Some of the survivors whisper that the disease followed their parents from the shtetl. Some of the survivors whisper that the disease can’t be traced because it died in the camps. Some of the survivors whisper that the disease started after the war. Some of the survivors whisper that it lingers now in our blood.
One of the survivors called me when our first son was born and told me that now my worries would really begin.
7
THANKSGIVING 1998. My sister kept me company in my mother’s upstairs bedroom in the house on State Street, where we’d grown up. She was laughing and telling stories as we waited for the cue that the wedding could begin. I looked in the mirror and pretended to check my hair, but really I watched the room behind me and the memories it held. The big white bed I slept in most nights for most of my childhood, afraid that if I wasn’t with her, my mother would die in the dark. The old pine bureau that made me smell mothballs just looking at it, where I knew the neatly folded wool sweaters were waiting their turn to be pulled over her head. The windows were cracked open a bit, letting in the sounds from the street below, busier now than it was when I was little.
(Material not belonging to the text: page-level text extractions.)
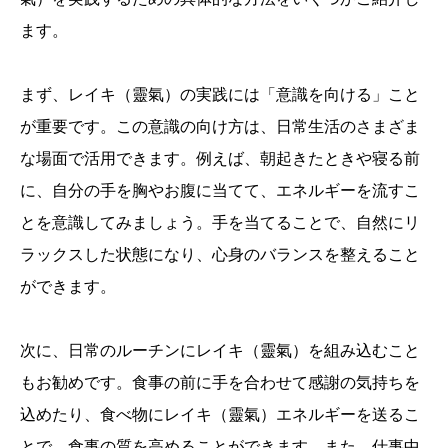
ます。
まず、レイキ（靈氣）の実践には「意識を向ける」こと
が重要です。この意識の向け方は、日常生活のさまざま
な場面で活用できます。例えば、朝起きたときや寝る前
に、自分の手を胸やお腹に当てて、エネルギーを流すこ
とを意識してみましょう。手を当てることで、自然にリ
ラックスした状態になり、心身のバランスを整えること
ができます。
次に、日常のルーチンにレイキ（靈氣）を組み込むこと
もお勧めです。食事の前に手を合わせて感謝の気持ちを
込めたり、食べ物にレイキ（靈氣）エネルギーを送るこ
とで、食事の質を高めることができます。また、仕事中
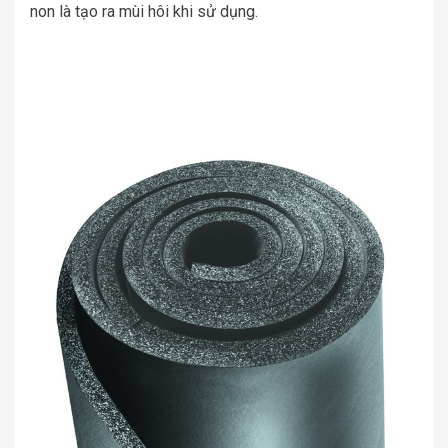
non là tạo ra mùi hôi khi sử dụng.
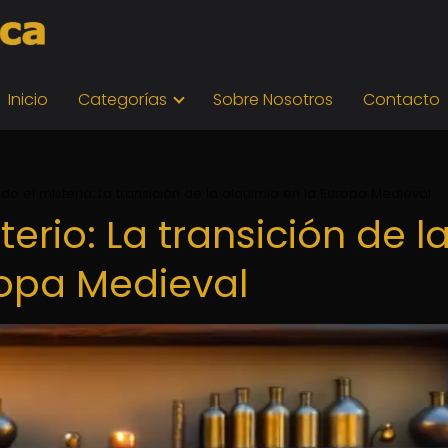
Inicio
Categorías
Sobre Nosotros
Contacto
do el misterio: La transición de la alquimia en la Europa Medieval
erio: La transición de l
ropa Medieval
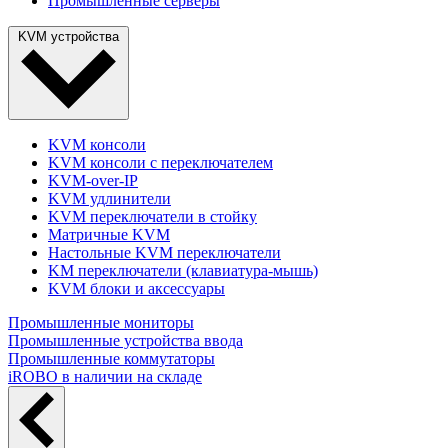
Промышленные серверы
KVM устройства
KVM консоли
KVM консоли с переключателем
KVM-over-IP
KVM удлинители
KVM переключатели в стойку
Матричные KVM
Настольные KVM переключатели
KM переключатели (клавиатура-мышь)
KVM блоки и аксессуары
Промышленные мониторы
Промышленные устройства ввода
Промышленные коммутаторы
iROBO в наличии на складе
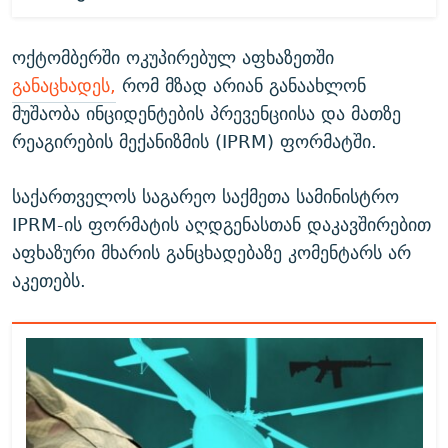
ოქტომბერში ოკუპირებულ აფხაზეთში
განაცხადეს,
რომ მზად არიან განაახლონ
მუშაობა ინციდენტების პრევენციისა და მათზე
რეაგირების მექანიზმის (IPRM) ფორმატში.
საქართველოს საგარეო საქმეთა სამინისტრო
IPRM-ის ფორმატის აღდგენასთან დაკავშირებით
აფხაზური მხარის განცხადებაზე კომენტარს არ
აკეთებს.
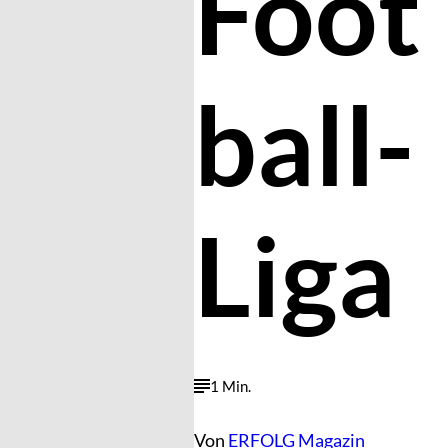
Foot
ball-
Liga
1 Min.
Von
ERFOLG Magazin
And then Nan’s pretty face smiling at me, holding up the dress she helped me choose and telling me it was time to put it on. As I stepped in and she zipped it up, I heard the click of a camera and saw that my sister-in-law had come in, all smiles and warm embraces and loud laughter.
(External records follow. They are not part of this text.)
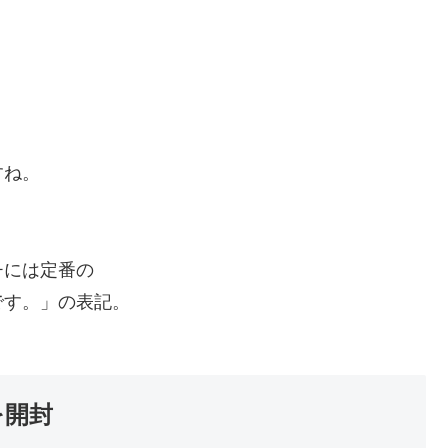
すね。
チには定番の
です。」の表記。
を開封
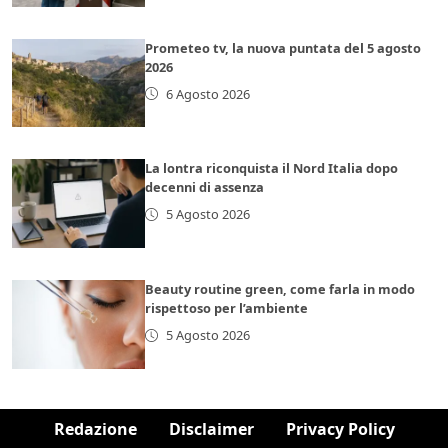
Prometeo tv, la nuova puntata del 5 agosto
2026
6 Agosto 2026
La lontra riconquista il Nord Italia dopo
decenni di assenza
5 Agosto 2026
Beauty routine green, come farla in modo
rispettoso per l’ambiente
5 Agosto 2026
Redazione
Disclaimer
Privacy Policy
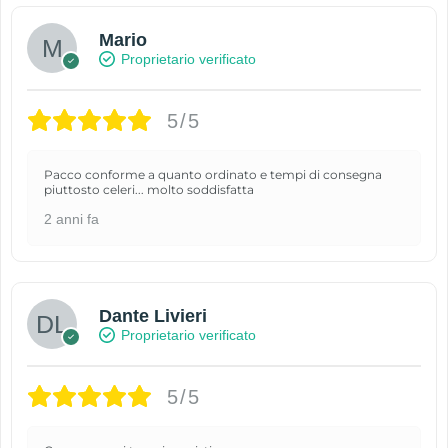
Mario
Proprietario verificato
5/5
Pacco conforme a quanto ordinato e tempi di consegna
piuttosto celeri... molto soddisfatta
2 anni fa
Dante Livieri
Proprietario verificato
5/5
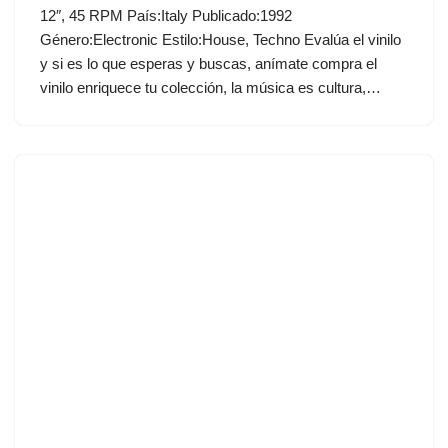
12″, 45 RPM País:Italy Publicado:1992
Género:Electronic Estilo:House, Techno Evalúa el vinilo
y si es lo que esperas y buscas, anímate compra el
vinilo enriquece tu colección, la música es cultura,…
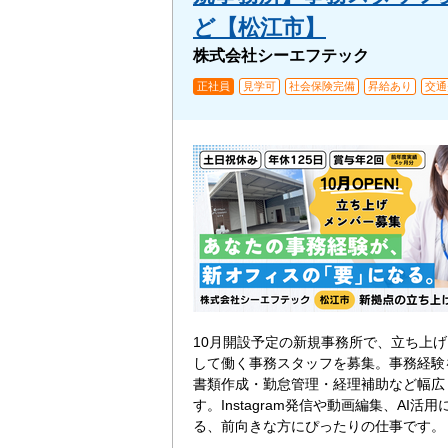
ど【松江市】
株式会社シーエフテック
正社員
見学可
社会保険完備
昇給あり
交通
10月開設予定の新規事務所で、立ち上
して働く事務スタッフを募集。事務経験
書類作成・勤怠管理・経理補助など幅広
す。Instagram発信や動画編集、AI活
る、前向きな方にぴったりの仕事です。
“What’s the holdup?” Michele called from behind the camera, loud even though I was right there, in front of the mirror attached to the inside of the closet door. When I was little, what I loved best was that my mother’s closet was a tunnel that led to the other side of the house. A much shorter walk from my bedroom to hers, the push of hanging clothes rough then smooth against my face, the smells of the silks and wools and velvets she hadn’t worn, even then, for years and years.
“James isn’t here yet,” I told Michele, naming the one guest on Ngoni’s side besides his best man, the only other African in attendance, one of twenty people at that small wedding at my mom’s house. We had no money to bring his family over from Zimbabwe for this day. We told ourselves we’d celebrate there as soon as we could. “The bus from Boston is late,” I said. “We’ll wait.”
I looked out the window and saw it was getting dark, saw we should be married by now. I could hear the sounds of the gathering party downstairs and wondered what Ngoni was doing, who he was talking to, if he was nervous like me. The women around me laughed and told stories, and I loved them but they were far away. Something was missing, and it wasn’t until I said it that I knew what it was.
“Can someone get Mom?” I hadn’t seen her all day.
She came up trailing the smell of the white lasagna she was cooking, her lavender dress creased where the apron strings were tied. She was filled with family, happy to have all of her people there, excited for an excuse to celebrate.
Mom said, “Yes?” as she walked toward me, in the way she used to say, “Yes?” when I’d called to her from my sixth-grade bedroom wondering if the laundry was clean.